The technology of writing, the various materials for holding these writings, and ensuing technologies for copying and distributing these writings often brought with them great shifts in the roles of the common people in their faith communities. The Prinitng Press is often heralded as the single most significant of these shifts into new communication technologies. Some would say that the present "MTV generation" would represent a modern shift from text and books to video as the major mode of communication.
Today we see in print and on television the identification of a new, "Information Age". We see regional Bell companies scurrying to acquire Cable TV operators, and many program producing conglomerates buying up alternative media producers such as multimedia developers. It seems as though it is apparent to everyone in the business and media world that the face of communication and entertainment is about to change forever.
Just as the Churches in Luther and Gutenberg's day were able to build new movements through the wider availability of printed material, there are opportunities today for a more significant prescence of the church in the mainstreams of the communications world.

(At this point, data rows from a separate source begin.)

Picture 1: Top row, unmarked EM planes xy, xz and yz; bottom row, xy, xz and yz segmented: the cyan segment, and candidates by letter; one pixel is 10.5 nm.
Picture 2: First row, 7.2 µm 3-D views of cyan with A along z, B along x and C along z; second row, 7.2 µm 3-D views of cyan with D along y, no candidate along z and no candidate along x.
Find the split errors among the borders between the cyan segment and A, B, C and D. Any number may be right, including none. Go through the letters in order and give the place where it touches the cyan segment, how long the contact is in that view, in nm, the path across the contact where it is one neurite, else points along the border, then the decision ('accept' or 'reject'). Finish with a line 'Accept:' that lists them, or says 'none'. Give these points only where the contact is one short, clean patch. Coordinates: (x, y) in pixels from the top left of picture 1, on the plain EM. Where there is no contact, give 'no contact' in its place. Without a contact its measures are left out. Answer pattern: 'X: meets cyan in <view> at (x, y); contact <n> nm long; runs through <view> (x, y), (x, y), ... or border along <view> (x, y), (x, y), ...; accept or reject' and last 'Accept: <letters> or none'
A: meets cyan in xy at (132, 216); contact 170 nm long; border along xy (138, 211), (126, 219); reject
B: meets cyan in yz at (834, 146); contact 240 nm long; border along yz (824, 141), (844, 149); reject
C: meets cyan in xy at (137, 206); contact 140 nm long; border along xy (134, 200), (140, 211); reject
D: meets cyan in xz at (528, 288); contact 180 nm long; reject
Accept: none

Today's "marketplace" consists of "the digital data highway", where faster, more efficient means of communication and sharing of vital information is taking place. This is happening within organizations and between "information" services which provide a variety of database services and resources for upgrading the communication efforts of any organization.
We've already seen it happen in the world of publishing and writing as the word processor and desktop publishing software have made it simple for almost any organization to produce its own internal news with documents of quality appearance and style previously attainable only by professional printers.
More recently, correspondence has been shifting dramatically toward the use of E-mail, eliminating costs previously neccessary for phone conversations (and the oft-resulting "phone-tag") or the time consuming US Mail or its more expensive "overnight" alternatives.
This newsletter will attempt to be your window into what is possible for the theological community in these new technologies. Here we will provide monthly glimpses into a wide variety of communication and educational technologies. The contributors are stationed around the world, but the immediacy of E- Mail will allow us to produce new issues quickly. We are trying our hand at developing a form for online presentation of this news (New technology Review Online, on the Ecunet system), as well as fordistribution in printed form, as you now see it.
The Ecunet community was the base for the development of this idea. The meeting "New Technology Review"" sounded the initial call for this kind of publication, and some of the other meetings' discussions provide meat for some of the issues we will be exploring here in the months ahead.